LIVE: C Duncan, Liverpool Sound City, 30.05.16:

If Sunday afternoon at Glastonbury is ‘The Legacy Slot’; Sunday afternoon at Sound City is ‘The Hangover Slot’. People are still dozy, seeking out coffee and bacon butties. Hangovers are nursed and the vibe is ‘gentle’.

C Duncan are Scottish indie kids, showing off their new trainers/blenders they bought in Liverpool yesterday. They seem pleasant enough; there is little Alex Turner-style mouthy twaddle to accompany the music. The set itself is a stroll through last year’s bucolic, Mercury nominated Postcard of an album, Architect.

It’s suitable enough for the slot, with harmonies and acoustic strumming. The problem itself is there is a paucity of genuinely great songs. One just sort of blends into another: like a kind of aural blancmange. It seems genuinely out of place in today’s ears, the kind of ‘lost in the woods’ ballads that Fleet Foxes/Bon Iver were doing in 2008. They are also hidebound by death-metal style shouting from across the bay. This is a common problem at Sound City.

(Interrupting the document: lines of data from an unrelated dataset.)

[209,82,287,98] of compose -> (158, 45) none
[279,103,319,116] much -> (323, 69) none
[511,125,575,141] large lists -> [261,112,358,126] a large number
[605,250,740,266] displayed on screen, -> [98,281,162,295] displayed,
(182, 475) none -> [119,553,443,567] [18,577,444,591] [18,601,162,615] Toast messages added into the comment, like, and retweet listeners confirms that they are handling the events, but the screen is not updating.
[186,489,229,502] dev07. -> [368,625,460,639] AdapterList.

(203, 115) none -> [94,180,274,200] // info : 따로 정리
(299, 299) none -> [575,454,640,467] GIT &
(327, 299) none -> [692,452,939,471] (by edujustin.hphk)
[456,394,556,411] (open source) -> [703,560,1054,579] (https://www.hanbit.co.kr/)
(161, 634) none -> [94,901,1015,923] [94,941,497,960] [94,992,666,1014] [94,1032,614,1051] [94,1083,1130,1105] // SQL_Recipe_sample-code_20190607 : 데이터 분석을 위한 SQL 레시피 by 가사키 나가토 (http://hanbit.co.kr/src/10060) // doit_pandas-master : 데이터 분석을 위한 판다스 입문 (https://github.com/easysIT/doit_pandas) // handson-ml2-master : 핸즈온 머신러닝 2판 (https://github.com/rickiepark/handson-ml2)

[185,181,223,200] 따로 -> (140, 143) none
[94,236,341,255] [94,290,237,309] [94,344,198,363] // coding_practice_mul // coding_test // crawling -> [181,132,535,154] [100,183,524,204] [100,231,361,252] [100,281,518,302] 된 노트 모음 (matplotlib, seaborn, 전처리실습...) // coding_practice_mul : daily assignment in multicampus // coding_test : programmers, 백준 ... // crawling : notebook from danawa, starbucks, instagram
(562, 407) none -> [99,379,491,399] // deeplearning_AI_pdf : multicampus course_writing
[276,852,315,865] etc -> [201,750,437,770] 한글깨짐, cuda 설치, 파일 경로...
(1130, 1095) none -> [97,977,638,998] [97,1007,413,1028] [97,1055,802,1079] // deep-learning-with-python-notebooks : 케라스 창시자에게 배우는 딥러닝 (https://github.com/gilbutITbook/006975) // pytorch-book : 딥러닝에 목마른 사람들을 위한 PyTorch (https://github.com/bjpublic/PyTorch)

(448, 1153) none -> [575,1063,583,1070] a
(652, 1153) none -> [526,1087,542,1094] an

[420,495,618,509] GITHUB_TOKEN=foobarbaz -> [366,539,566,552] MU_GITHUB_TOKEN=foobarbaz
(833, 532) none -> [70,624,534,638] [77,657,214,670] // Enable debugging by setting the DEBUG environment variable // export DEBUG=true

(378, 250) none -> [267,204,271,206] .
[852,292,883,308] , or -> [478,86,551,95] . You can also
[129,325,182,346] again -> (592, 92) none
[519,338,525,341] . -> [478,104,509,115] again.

The second song is lost completely by pops and crackles from faulty guitar jacks. If you’re gonna play a big stage, bring your game.

Only ‘Garden’ strikes me as something genuinely beautiful and original and this is the last song. They leave the stage politely, having offered half an hour of aural balm that just wasn’t good enough. A hungover audience, standing on a wasteland deserved more.